- [PROVIDED PASSAGE]
Other criticisms directed at Google Classroom are lack of a full-fledged grade book, lack of automatic quizzes and tests (common features in learning management systems), and editing of assignments once they are released. The platform's insistence on using a chronological order has been criticized as students respond with frustrations of having to scroll through to find past announcements.

During the COVID-19 pandemic, many classrooms pivoted to Classroom due to its usefulness and integration with existing Google products. While this provided equitable access to students and exposed learners to current and relevant online platforms, it also posed challenges such as unreliable internet connections, high costs of technology, and a lack and unavailability of training to use the platform.

Similarly to other online education platforms, adopting a fully remote or online education system brings forward socio-economic challenges such as access to technology in remote and lower socio-economic society areas. In studies discussing use of Google Classroom for English as a foreign language studies, students had positive perceptions towards using Google Classroom tools to learn about grammatical concepts and collaborate with others using student-to-student interactions and collaborative feedback.

- [ENTRIES SUPPLIED]
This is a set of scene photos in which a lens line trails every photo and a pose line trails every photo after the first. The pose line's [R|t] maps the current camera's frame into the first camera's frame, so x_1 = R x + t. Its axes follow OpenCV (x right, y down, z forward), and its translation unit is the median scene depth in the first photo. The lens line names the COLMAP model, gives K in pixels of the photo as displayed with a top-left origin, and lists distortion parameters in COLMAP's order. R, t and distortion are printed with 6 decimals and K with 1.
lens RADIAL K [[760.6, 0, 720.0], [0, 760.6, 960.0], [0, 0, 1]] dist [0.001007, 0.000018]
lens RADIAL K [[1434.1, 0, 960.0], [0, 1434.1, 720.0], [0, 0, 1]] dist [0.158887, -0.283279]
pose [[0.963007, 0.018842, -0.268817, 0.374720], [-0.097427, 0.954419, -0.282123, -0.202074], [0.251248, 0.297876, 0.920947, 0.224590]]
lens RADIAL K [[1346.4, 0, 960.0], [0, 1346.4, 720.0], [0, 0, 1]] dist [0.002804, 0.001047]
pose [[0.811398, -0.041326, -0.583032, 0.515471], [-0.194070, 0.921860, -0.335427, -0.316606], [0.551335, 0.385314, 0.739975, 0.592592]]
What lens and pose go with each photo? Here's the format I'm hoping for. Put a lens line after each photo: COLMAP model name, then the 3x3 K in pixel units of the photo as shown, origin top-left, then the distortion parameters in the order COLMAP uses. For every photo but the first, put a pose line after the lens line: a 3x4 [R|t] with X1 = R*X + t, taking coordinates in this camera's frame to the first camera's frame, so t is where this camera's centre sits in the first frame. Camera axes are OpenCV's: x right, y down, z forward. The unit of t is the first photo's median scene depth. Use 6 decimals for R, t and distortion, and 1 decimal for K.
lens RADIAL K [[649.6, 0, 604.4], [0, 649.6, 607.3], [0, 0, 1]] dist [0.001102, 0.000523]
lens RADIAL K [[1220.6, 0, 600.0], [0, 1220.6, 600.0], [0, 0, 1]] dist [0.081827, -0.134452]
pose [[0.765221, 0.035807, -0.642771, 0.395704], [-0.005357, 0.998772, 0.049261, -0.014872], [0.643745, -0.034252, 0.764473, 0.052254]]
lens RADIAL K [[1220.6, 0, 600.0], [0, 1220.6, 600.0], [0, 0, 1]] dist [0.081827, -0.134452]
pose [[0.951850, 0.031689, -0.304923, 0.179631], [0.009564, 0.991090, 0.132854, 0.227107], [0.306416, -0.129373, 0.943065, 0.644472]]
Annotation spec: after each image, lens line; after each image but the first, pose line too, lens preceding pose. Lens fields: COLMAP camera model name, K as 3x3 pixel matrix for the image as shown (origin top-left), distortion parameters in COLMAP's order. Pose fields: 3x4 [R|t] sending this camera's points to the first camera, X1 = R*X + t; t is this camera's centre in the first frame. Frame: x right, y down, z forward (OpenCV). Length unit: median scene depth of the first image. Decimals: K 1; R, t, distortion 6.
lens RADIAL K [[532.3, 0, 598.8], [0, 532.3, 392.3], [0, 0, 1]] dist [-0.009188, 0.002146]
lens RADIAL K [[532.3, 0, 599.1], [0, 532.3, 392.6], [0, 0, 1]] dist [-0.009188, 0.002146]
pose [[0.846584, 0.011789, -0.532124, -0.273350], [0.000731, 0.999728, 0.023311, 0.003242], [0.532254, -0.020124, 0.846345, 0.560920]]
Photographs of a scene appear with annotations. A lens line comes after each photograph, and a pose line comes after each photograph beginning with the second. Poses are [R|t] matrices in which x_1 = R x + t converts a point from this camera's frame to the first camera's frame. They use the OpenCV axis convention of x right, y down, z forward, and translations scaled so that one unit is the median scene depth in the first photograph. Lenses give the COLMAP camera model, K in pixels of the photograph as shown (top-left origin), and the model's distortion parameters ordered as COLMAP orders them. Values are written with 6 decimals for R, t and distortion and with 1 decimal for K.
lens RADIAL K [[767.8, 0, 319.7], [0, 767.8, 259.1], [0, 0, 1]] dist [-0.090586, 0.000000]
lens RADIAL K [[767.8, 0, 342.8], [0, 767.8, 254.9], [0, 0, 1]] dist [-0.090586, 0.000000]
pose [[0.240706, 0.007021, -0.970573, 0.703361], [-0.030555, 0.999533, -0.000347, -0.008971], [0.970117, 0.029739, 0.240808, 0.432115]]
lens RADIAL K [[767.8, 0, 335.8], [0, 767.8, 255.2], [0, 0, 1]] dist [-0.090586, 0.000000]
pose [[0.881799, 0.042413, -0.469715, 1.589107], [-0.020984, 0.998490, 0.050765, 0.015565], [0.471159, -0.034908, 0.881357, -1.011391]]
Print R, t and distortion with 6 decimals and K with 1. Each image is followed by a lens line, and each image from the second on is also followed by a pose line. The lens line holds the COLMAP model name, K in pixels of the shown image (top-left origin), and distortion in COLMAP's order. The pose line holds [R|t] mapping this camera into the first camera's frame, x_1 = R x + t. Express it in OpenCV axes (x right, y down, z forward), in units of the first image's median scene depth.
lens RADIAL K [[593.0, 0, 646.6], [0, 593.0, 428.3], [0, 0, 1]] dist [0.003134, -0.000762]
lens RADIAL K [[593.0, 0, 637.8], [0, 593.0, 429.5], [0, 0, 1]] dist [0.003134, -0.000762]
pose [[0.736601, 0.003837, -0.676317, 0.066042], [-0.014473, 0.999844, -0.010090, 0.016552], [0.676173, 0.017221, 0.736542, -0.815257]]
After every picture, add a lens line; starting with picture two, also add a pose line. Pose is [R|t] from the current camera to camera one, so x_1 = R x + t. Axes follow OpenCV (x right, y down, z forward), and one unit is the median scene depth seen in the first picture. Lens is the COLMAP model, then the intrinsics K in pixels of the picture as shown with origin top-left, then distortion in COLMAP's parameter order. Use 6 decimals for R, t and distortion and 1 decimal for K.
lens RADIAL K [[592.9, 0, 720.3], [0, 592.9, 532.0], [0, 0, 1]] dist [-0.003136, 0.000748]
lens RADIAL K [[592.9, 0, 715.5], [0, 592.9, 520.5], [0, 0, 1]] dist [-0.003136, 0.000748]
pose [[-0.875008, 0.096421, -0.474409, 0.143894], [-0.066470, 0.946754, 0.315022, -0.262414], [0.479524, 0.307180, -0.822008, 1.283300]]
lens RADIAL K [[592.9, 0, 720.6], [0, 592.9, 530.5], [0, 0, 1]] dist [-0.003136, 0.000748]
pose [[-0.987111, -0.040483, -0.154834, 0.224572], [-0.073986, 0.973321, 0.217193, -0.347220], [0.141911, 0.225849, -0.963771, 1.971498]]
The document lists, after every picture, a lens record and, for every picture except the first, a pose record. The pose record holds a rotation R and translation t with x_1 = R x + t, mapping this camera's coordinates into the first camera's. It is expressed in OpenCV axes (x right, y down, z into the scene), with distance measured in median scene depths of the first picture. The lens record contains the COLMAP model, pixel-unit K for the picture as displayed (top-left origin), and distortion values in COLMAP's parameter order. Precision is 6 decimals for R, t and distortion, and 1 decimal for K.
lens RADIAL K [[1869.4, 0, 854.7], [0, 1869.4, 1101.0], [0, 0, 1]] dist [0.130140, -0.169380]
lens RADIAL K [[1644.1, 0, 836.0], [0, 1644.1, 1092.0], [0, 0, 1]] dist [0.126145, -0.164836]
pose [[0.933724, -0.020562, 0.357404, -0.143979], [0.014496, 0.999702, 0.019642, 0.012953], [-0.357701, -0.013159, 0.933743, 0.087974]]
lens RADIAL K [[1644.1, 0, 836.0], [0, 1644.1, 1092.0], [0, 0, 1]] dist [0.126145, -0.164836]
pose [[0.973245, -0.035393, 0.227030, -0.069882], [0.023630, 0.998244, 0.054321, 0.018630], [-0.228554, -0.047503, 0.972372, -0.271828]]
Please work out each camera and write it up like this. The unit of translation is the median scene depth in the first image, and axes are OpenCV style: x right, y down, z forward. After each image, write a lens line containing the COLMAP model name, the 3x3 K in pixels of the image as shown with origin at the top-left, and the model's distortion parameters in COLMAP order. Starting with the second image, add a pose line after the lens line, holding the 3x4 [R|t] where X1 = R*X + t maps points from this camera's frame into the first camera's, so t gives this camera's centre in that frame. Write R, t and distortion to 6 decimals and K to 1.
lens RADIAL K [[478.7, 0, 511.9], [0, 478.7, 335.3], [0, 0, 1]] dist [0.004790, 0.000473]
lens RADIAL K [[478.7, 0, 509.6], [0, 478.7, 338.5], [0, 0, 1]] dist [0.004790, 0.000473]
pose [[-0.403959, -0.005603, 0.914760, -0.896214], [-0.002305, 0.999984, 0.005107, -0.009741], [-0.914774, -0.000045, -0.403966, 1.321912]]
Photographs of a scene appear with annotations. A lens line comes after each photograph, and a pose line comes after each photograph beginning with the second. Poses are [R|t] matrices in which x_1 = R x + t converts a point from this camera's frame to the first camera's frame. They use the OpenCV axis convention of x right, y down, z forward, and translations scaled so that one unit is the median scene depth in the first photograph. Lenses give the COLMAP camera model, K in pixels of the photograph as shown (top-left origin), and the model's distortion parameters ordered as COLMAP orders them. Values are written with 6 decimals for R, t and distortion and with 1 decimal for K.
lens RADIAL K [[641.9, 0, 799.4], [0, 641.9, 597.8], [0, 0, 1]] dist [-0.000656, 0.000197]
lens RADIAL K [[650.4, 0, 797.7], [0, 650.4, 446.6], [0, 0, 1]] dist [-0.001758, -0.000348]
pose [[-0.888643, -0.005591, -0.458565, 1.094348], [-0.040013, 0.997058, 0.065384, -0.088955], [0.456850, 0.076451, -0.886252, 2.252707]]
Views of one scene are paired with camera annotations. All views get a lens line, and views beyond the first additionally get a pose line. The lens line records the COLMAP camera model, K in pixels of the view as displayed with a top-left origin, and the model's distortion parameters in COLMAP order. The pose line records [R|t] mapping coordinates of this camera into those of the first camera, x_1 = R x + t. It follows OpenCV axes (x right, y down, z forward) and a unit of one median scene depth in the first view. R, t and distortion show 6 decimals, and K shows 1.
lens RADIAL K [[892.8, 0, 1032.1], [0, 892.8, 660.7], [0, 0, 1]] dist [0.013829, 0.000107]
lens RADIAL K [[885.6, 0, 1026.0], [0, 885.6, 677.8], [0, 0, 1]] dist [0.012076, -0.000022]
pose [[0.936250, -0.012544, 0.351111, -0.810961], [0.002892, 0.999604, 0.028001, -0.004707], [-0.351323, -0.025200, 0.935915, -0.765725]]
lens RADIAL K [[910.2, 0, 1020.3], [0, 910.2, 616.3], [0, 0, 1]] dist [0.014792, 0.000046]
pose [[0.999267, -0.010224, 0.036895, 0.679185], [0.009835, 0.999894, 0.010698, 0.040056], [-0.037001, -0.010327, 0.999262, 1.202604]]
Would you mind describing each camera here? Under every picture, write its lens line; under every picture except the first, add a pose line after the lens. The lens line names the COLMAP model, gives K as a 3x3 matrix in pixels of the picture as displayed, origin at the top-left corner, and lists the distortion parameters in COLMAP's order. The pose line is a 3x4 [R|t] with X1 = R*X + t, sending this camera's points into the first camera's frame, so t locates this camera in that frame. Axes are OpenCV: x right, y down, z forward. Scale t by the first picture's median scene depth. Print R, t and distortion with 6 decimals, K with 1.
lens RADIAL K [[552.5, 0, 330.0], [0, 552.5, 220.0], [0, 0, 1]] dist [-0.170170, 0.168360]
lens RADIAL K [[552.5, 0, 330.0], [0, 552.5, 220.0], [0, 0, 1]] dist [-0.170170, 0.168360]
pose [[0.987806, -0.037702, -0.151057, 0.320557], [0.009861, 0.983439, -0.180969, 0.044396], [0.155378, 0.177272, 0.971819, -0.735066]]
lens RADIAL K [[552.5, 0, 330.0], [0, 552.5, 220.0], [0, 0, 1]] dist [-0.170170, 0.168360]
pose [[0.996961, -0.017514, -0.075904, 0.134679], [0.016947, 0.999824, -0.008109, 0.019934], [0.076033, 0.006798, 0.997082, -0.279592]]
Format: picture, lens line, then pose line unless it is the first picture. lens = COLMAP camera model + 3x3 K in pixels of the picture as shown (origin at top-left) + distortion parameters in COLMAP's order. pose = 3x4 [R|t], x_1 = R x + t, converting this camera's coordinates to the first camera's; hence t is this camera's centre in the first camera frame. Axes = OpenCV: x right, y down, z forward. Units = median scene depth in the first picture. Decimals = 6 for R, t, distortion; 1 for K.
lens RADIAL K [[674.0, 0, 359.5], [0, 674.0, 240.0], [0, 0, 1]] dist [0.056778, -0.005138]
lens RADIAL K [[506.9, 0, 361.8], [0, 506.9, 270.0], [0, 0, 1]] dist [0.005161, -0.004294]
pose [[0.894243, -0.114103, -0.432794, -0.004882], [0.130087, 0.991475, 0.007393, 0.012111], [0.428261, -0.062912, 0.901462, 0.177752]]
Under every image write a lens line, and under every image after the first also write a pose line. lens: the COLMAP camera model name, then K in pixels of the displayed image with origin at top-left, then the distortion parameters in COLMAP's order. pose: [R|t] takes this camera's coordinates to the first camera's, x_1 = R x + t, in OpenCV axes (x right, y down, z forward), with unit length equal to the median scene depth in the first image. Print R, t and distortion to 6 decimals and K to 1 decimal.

- [TASK 1]
Do the following statements agree with the passage on Google Classroom? For each, answer yes or no and quote the words from the passage that decide it.
(a) Critics point to the platform's lack of a full-fledged grade book.
(b) During the COVID-19 pandemic, training for using the platform was readily available.
(c) Students studying English as a foreign language viewed Google Classroom tools negatively for learning grammar.
- [TASK 2]
According to the passage on Google Classroom, what frustration do students report with the platform's chronological order?

- [FINAL ANSWER 1]
(a) Yes: "lack of a full-fledged grade book"
(b) No: "a lack and unavailability of training to use the platform"
(c) No: "students had positive perceptions towards using Google Classroom tools to learn about grammatical concepts"

- [FINAL ANSWER 2]
They have to scroll through to find past announcements.